23 Février

Hommage à Judy Blame, immense créateur du Londres post-punk

 

Légende et figure iconique du Londres post-punk des années 80, Judy Blame incarnait l’extravagance britannique avec générosité et sincérité. 

Par Babeth Djian, Photos Jean-Baptiste Mondino

Créateur de bijoux et d’accessoires, styliste phare des magazines i-D et The Face dans les années 80 et 90, consultant auprès de nombreux créateurs, directeur artistique dans l’industrie musicale, Judy Blame, créateur atypique, a toujours su combiner l’irrévérence et l’humilité. C’est ce supplément d’âme qui lui a permis de collaborer, à travers les générations, avec les plus grands créateurs britanniques, de John Galliano et Gareth Pugh. Ou encore, avec la mythique Rei Kawakubo, fondatrice et directrice créative de Comme des Garçons.

 

 

“Il avait cette attitude noble, royale, très anglaise, et une façon très transgressive de traduire ce chic avec des matières et des objets de récupération.” Jean-Baptiste Mondino

 

 

Uniques et merveilleux, ses bijoux fabriqués à partir de matériaux pauvres et récupérés traduisaient une vision subversive de l’élégance. Comme l’explique le célèbre photographe Jean-Baptiste Mondino, ami de Judy Blame, “il fabriquait des accessoires nobles avec des objets courants. Il était un vrai artiste qui mêlait la mode et sa vision politique du monde. Il avait cette attitude noble, royale, très anglaise, et une façon très transgressive de traduire ce chic avec des matières et des objets de récupération. Il était l’élégance, la drôlerie, la gentillesse même, et il n’a jamais vendu son âme. Il suivait son propre instinct, sa propre voie, sans se préoccuper du business. J’ai collaboré avec lui sur un clip de Neneh Cherry. Judy est arrivé avec des sacs poubelles qu’il a découpés dans mon salon pour en faire des robes. Cette extravagance et cette simplicité, c’était lui.”
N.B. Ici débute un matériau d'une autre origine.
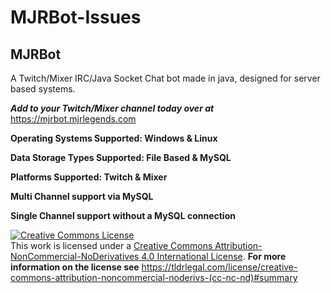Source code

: # MJRBot-Issues

## MJRBot
A Twitch/Mixer IRC/Java Socket Chat bot made in java, designed for server based systems.

***Add to your Twitch/Mixer channel today over at*** https://mjrbot.mjrlegends.com

**Operating Systems Supported: Windows &  Linux**

**Data Storage Types Supported: File Based & MySQL**

**Platforms Supported: Twitch & Mixer**

**Multi Channel support via MySQL**

**Single Channel support without a MySQL connection**


<a rel="license" href="http://creativecommons.org/licenses/by-nc-nd/4.0/"><img alt="Creative Commons License" style="border-width:0" src="https://i.creativecommons.org/l/by-nc-nd/4.0/88x31.png" /></a><br />This work is licensed under a <a rel="license" href="http://creativecommons.org/licenses/by-nc-nd/4.0/">Creative Commons Attribution-NonCommercial-NoDerivatives 4.0 International License</a>. **For more information on the license see** https://tldrlegal.com/license/creative-commons-attribution-noncommercial-noderivs-(cc-nc-nd)#summary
Portrait par Jean-Baptiste Mondino.

S’il incarnait l’excentricité anglaise, Judy n’a en effet jamais cultivé des manières de diva. A ceux qui le qualifiaient de mythe ou de légende vivante, il aimait fréquemment à répondre :  “Je dis toujours que je suis une leg-end [le bout d’une jambe].”

 

Récemment célébré par une exposition rétrospective au ICA de Londres, Judy Blame travaillait également à un livre. Espérons que cet ouvrage voie le jour, désormais à titre posthume, pour célébrer comme il se doit ce créateur qui su a traverser les mouvements et les modes sans jamais perdre son cap. Plus qu’un symbole d’une époque, notre cher Judy incarnait un esprit rebelle et doux, une créativité hors norme et la joie de rester fidèle à ses proches, à son style, et à ses convictions personnelles.